FADING GIGOLO (R21)
90 minutes / Opens tomorrow / ***
The story: Businessman Murray (Woody Allen) is short of money and persuades friend Fioravante (John Turturro) to become a gigolo. The florist agrees after much persuasion and meets clients Dr Parker (Sharon Stone) and Selima (Sofia Vergara). He also gets to know the shy Orthodox Jewish widow Avigal (Vanessa Paradis) and while their relations remain chaste, he begins to develop feelings for her, much to the dismay of her close-knit community, including jealous cop Dovi (Liev Schreiber).
Memory is an odd thing. The Media Development Authority (MDA) has passed this film with no cuts but with the strictest rating of R21, for, among other things, a scene with a menage a trois that contains simulated sex. Breasts and buttocks are visible, says the MDA on its classification website.
This reviewer cannot recall having seen any body parts or in fact any kind of sex at all, either because the scene is so fleeting, or perhaps because the general languid warmth that pervades this work saps the eroticism from even the most torrid bedroom scenes. Most likely, it is due to the latter reason.
Writer-director and male lead Turturro, the actor known for his parts in the Coen brothers films The Big Lebowski (1998) and O Brother, Where Art Thou (2000) as well as for playing Agent Simmons in the Transformers franchise, has something else on his mind than sex, in what at first glance appears to be a raunchy sex farce.
The result might be disappointing for anyone expecting to see the manic, bug-eyed Turturro, the human cartoon character hired for his ability to be at his funniest when his character is on the verge of losing his mind.
Turturro plays Fioravante, the florist with the gift for pleasuring women, as a fussy, dour man, as if in reaction to all the times when his characters had to dart about, sweaty, screaming and slamming doors.
And it is the same with Paradis as the Orthodox Jewish woman for whom he pines; she also spends much of her screen time inside herself.

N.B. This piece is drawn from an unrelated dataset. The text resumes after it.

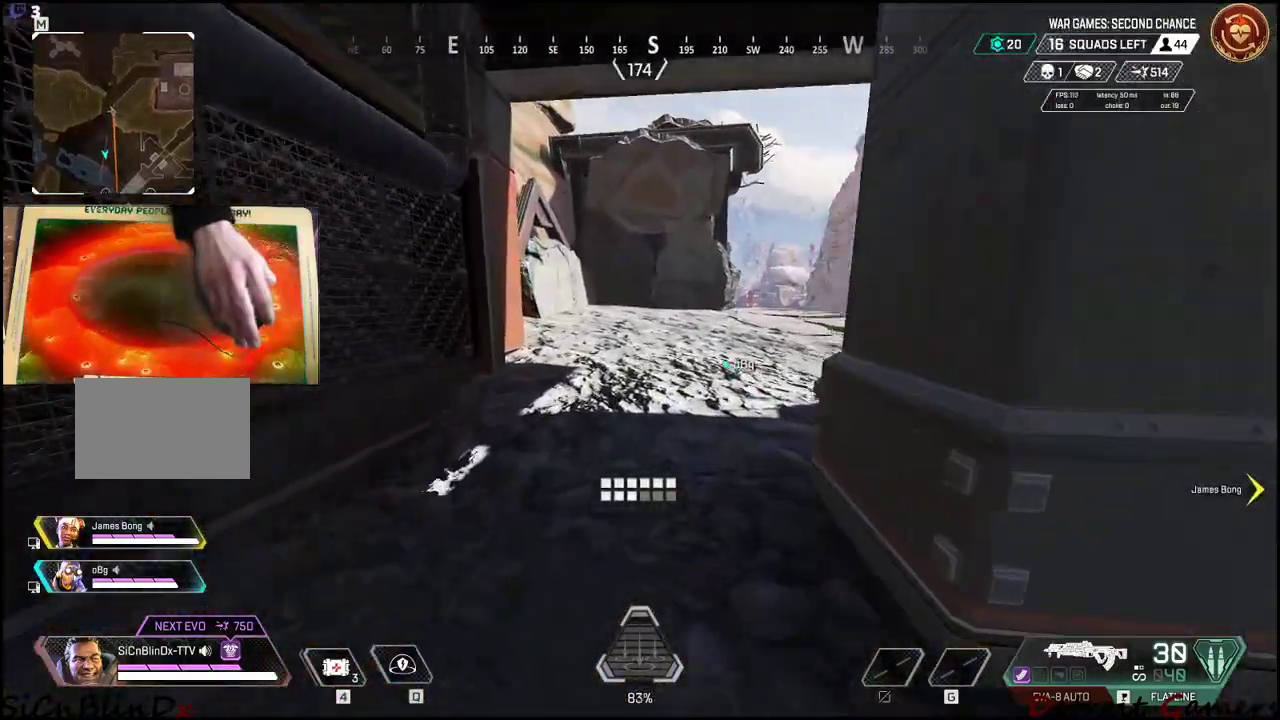
{"keys": ["shift", "w"], "events": []}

Luckily, it is not all about these two tightly repressed persons coming out of their shells over the course of the film's brisk 90 minutes.

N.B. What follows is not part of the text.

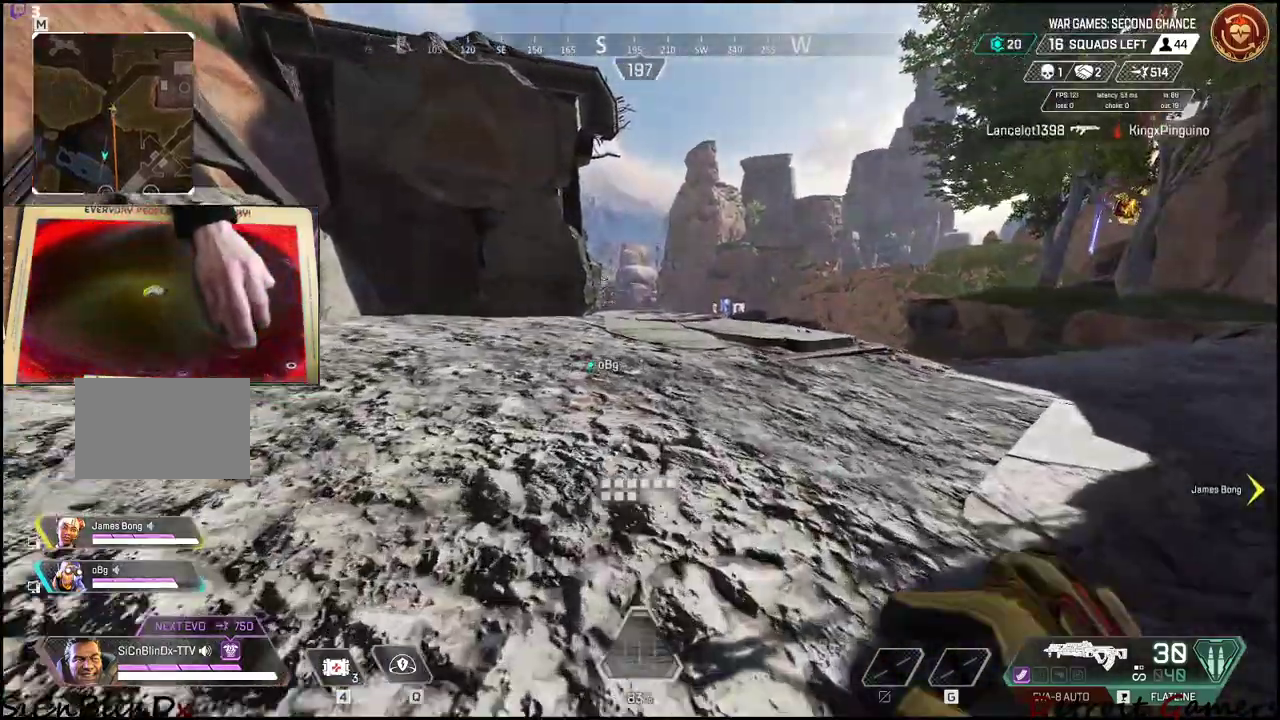
{"keys": ["shift", "w"], "events": [[333, "c", "down"], [416, "c", "up"]]}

Supporting player Allen, playing good pal and pimp Murray, is given permission to be that Woody Allen from his most popular films, and he grabs at the chance to be as neurotic and wheedling as he can.
Stone and Vergara, playing two clients of Fioravante the gigolo, steal the show as the powerful women uninhibited about buying what they need, when they need it.
In other words, the story pussyfoots around the central notion of a man who sleeps around for money so much that one wonders why the business of sex for sale was even incorporated into the story; perhaps Turturro is saying that if the physical body relaxes into itself, the heart and mind will follow.
If that is the case, the journey from point A to point B might have been more direct, though given the film's lush visuals and many iconic New York settings, it would probably not have been as pretty.
This article was published on May 14 in The Straits Times.